Deux objectifs avaient été mis en avant. D’abord régler la question algérienne sur la base de négociations, en écartant donc la guerre à outrance voulue par les activistes de l’Algérie française. Ensuite, faire face aux poujadistes. C’est ce mouvement, où M. Le Pen tenait déjà son rôle, qui, en s’attaquant à l’État, visait la République elle-même, ses administrations, ses déficits publics déjà jugés excessifs, etc. C’est donc aussi le mouvement qui semble avoir remporté un succès posthume et avoir convaincu tous les responsables des pouvoirs publics actuels. On se demande ce qui, dans les critères de Maastricht de réduction autoritaire des déficits publics dans les privatisations préconisées par l’Union européenne peut réellement déplaire aux mânes de Pierre Poujade. Et à Mme Le Pen.
Retour à 1956. Avec environ 30% des voix et 185 sièges à l'Assemblée nationale, les listes du « Front républicain » gagnent les élections, ce qui permettra à Guy Mollet de prendre la présidence du Conseil, qui, alors, est le véritable lieu du pouvoir.
Le mois suivant, il se rend à Alger pour y présenter le programme de paix négociée sur lequel il a été élu. Les manifestations des partisans de l’Algérie Française l’émeuvent. Dès mars, il fait voter, avec notamment les voix du PCF, les pouvoirs spéciaux pour mener la guerre contre l’indépendance de l’Algérie. Les réservistes sont rappelés pour « maintenir l’ordre » et le service militaire est allongé de 18 à 27 mois. On connaît le résultat.
En appeler, en 2011, au « Front républicain », c’est, pour le PS, oublier le destin tragique de cette combinaison politique où leur parti, la Section Française de l’Internationale Ouvrière (SFIO), puisque tel était son nom, s’est discrédité pour de très longues années.

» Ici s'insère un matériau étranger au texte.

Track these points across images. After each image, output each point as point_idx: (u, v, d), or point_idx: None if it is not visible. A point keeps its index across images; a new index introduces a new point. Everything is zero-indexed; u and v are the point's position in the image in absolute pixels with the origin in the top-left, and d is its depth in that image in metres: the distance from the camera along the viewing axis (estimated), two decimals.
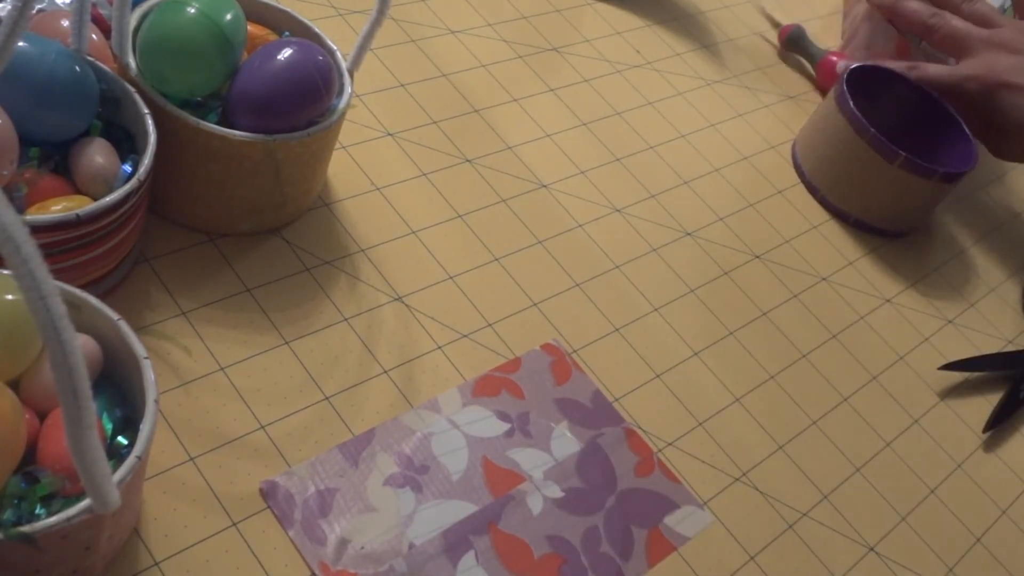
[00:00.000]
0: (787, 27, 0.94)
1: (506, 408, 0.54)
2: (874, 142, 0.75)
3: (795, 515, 0.58)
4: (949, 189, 0.77)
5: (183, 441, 0.47)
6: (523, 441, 0.53)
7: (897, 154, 0.74)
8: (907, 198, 0.77)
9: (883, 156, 0.75)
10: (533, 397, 0.55)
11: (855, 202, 0.78)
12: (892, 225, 0.79)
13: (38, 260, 0.27)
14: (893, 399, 0.68)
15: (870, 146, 0.75)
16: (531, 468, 0.52)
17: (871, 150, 0.75)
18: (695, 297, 0.67)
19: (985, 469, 0.66)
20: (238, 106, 0.52)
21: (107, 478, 0.34)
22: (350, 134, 0.65)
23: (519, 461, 0.52)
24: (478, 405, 0.54)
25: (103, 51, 0.52)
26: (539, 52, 0.81)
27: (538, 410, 0.55)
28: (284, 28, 0.58)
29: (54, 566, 0.38)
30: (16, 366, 0.40)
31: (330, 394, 0.52)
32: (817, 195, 0.80)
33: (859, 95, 0.78)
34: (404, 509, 0.48)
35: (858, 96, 0.78)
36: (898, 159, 0.74)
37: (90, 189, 0.47)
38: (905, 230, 0.81)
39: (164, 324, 0.51)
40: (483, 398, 0.54)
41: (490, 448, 0.52)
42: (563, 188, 0.70)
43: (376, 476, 0.49)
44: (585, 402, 0.56)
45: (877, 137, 0.74)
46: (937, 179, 0.75)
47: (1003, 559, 0.61)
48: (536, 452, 0.53)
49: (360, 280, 0.58)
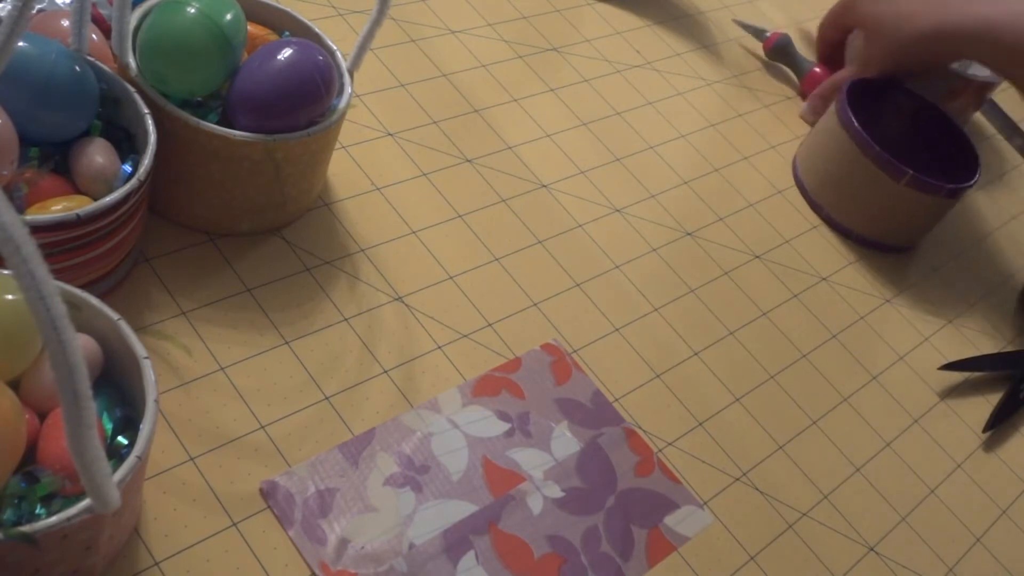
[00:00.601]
0: (774, 36, 0.92)
1: (506, 408, 0.54)
2: (879, 160, 0.73)
3: (795, 515, 0.58)
4: (953, 203, 0.77)
5: (183, 441, 0.47)
6: (523, 441, 0.53)
7: (903, 172, 0.73)
8: (912, 215, 0.77)
9: (889, 174, 0.73)
10: (533, 397, 0.55)
11: (859, 220, 0.77)
12: (896, 241, 0.79)
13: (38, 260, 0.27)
14: (893, 399, 0.68)
15: (875, 164, 0.74)
16: (531, 468, 0.52)
17: (876, 168, 0.74)
18: (695, 297, 0.67)
19: (985, 469, 0.66)
20: (238, 106, 0.52)
21: (107, 478, 0.34)
22: (350, 134, 0.65)
23: (519, 461, 0.52)
24: (478, 405, 0.54)
25: (103, 51, 0.52)
26: (539, 52, 0.81)
27: (538, 410, 0.55)
28: (284, 28, 0.58)
29: (54, 566, 0.38)
30: (16, 366, 0.40)
31: (330, 394, 0.52)
32: (821, 213, 0.78)
33: (858, 108, 0.77)
34: (404, 509, 0.48)
35: (857, 109, 0.76)
36: (904, 177, 0.73)
37: (90, 189, 0.47)
38: (909, 245, 0.80)
39: (164, 324, 0.51)
40: (483, 398, 0.54)
41: (490, 448, 0.52)
42: (563, 188, 0.70)
43: (376, 476, 0.49)
44: (585, 402, 0.56)
45: (882, 155, 0.73)
46: (943, 195, 0.75)
47: (1003, 559, 0.61)
48: (536, 452, 0.53)
49: (360, 280, 0.58)
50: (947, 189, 0.74)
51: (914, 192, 0.74)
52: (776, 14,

En appeler au refus du Front républicain, c’est, pour le chef de l’État, oublier que, deux ans après les brillants succès de Guy Mollet, le général de Gaulle arrivait au pouvoir et instaurait le régime antiparlementaire* qui lui permet aujourd’hui d’exercer un pouvoir sans limite pratique. Sans autres limites, du moins, que les diktats qu’il négocie avec ses collègues de l’Union Européenne et qu’il présente ensuite au peuple comme la garantie supérieure de la démocratie.
Enfin, en évoquant systématiquement la République dès qu’il est question du Front National, les partis du système jouent un jeu bien trouble. Alors que leur pratique détruit progressivement les fondements mêmes de la République, ils donnent un relief particulier aux slogans nouveaux du Front National. Car ce parti adopte une rhétorique républicaine située à l’exact opposé de son programme réel. C’est peut-être, pour le PS et l’UMP, une manière de le faire entrer dans le jeu institutionnel. C’est surtout la marque du peu de crédit qu’ils attribuent aux valeurs républicaines dont ils se réclament. Et cela signe une aptitude au double langage digne du Janus Bifrons de l’Antiquité romaine. La clairvoyance en moins.
Jean-Pierre Alliot - Tribune
Cet article a été publié dans le n° 48 de « République ! ». Vous pouvez retrouvez d’autres articles en suivant ce lien.
* Il va de soit que ce jugement à l'emporte pièce n'engage que Mr Alliot. Au RGRS, nous pensons au contraire que De Gaulle a, à l'inverse des leaders politiques de l'époque, sauvé la République en la refondant sur un régime plus sain qui limite les outrances du parlementarisme partisan.